- _INSTRUCTIONS TO FOLLOW_: Copy the material from its first line down through the line containing "39: (614, 491)", switching "top-left" to "upper-left" and leaving everything else unchanged.

——

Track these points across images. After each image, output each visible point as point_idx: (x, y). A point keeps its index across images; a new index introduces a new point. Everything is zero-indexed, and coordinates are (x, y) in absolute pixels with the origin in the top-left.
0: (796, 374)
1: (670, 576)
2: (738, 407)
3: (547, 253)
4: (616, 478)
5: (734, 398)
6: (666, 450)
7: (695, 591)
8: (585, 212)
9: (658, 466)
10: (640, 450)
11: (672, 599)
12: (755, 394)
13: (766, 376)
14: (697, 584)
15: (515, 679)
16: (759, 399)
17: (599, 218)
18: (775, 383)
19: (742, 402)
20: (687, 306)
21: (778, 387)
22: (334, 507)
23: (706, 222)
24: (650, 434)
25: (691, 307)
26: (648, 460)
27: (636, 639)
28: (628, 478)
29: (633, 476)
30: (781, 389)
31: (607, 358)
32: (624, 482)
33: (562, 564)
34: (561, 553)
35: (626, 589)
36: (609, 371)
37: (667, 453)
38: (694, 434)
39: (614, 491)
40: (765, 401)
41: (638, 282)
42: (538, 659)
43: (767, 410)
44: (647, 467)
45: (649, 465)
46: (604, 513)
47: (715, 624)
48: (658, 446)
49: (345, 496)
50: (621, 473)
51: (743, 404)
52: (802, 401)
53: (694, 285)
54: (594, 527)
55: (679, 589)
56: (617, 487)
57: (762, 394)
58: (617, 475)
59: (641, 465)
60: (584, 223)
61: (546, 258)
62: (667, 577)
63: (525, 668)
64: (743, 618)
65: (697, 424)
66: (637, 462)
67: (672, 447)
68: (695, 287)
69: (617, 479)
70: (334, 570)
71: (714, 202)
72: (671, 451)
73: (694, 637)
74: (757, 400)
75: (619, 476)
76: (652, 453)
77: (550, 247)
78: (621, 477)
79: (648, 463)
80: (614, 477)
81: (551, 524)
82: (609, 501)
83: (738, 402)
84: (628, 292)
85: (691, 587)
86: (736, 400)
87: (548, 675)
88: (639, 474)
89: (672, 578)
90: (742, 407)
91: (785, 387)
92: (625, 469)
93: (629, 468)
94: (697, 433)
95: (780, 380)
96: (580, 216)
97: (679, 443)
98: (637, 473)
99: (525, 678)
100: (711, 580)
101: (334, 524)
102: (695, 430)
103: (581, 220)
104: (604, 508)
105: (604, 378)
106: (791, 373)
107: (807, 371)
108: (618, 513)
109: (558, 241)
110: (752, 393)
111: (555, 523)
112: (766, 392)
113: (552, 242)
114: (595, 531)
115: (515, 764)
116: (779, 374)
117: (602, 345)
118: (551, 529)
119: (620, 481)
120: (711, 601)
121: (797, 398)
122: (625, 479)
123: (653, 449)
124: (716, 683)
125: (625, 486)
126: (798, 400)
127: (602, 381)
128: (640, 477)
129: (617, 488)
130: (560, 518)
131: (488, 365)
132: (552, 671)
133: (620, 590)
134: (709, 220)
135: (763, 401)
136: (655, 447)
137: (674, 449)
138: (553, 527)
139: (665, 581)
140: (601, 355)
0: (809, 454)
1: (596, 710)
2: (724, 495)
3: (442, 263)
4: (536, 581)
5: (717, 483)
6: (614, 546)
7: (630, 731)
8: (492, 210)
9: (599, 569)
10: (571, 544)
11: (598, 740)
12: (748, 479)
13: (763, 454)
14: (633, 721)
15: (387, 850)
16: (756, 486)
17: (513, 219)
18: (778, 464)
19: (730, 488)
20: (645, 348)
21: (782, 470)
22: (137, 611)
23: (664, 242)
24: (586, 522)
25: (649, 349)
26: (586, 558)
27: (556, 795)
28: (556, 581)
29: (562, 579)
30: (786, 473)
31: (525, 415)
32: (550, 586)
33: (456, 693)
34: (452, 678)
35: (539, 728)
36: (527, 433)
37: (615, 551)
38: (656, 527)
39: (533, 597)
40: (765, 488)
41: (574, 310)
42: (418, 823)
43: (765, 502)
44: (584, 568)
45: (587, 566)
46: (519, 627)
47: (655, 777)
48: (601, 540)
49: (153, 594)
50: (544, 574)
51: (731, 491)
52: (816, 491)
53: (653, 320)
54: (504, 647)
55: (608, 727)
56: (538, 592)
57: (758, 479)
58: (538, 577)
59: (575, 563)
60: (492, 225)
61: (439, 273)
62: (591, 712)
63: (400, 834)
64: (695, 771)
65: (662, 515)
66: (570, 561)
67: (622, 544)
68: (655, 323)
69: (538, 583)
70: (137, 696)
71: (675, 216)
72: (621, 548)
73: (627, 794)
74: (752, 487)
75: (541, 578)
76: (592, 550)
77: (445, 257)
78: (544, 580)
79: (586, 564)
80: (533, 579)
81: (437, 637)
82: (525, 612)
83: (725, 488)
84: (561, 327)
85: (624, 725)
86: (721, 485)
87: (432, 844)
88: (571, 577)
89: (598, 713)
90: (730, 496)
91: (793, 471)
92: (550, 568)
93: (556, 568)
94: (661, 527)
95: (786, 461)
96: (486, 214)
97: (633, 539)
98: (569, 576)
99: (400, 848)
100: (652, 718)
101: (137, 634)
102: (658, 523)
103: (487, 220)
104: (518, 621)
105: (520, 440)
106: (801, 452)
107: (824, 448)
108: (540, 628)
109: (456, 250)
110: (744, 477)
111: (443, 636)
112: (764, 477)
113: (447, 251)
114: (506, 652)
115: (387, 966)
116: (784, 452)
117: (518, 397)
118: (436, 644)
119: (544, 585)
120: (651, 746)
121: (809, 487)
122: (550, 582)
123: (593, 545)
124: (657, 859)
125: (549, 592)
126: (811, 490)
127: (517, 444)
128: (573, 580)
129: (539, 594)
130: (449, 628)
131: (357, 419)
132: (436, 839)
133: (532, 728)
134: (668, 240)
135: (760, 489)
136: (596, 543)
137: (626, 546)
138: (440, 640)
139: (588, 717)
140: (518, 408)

——

- _YOUR SOLUTION_:
Track these points across images. After each image, output each visible point as point_idx: (x, y). A point keeps its index across images; a new index introduces a new point. Everything is zero-indexed, and coordinates are (x, y) in absolute pixels with the origin in the upper-left.
0: (796, 374)
1: (670, 576)
2: (738, 407)
3: (547, 253)
4: (616, 478)
5: (734, 398)
6: (666, 450)
7: (695, 591)
8: (585, 212)
9: (658, 466)
10: (640, 450)
11: (672, 599)
12: (755, 394)
13: (766, 376)
14: (697, 584)
15: (515, 679)
16: (759, 399)
17: (599, 218)
18: (775, 383)
19: (742, 402)
20: (687, 306)
21: (778, 387)
22: (334, 507)
23: (706, 222)
24: (650, 434)
25: (691, 307)
26: (648, 460)
27: (636, 639)
28: (628, 478)
29: (633, 476)
30: (781, 389)
31: (607, 358)
32: (624, 482)
33: (562, 564)
34: (561, 553)
35: (626, 589)
36: (609, 371)
37: (667, 453)
38: (694, 434)
39: (614, 491)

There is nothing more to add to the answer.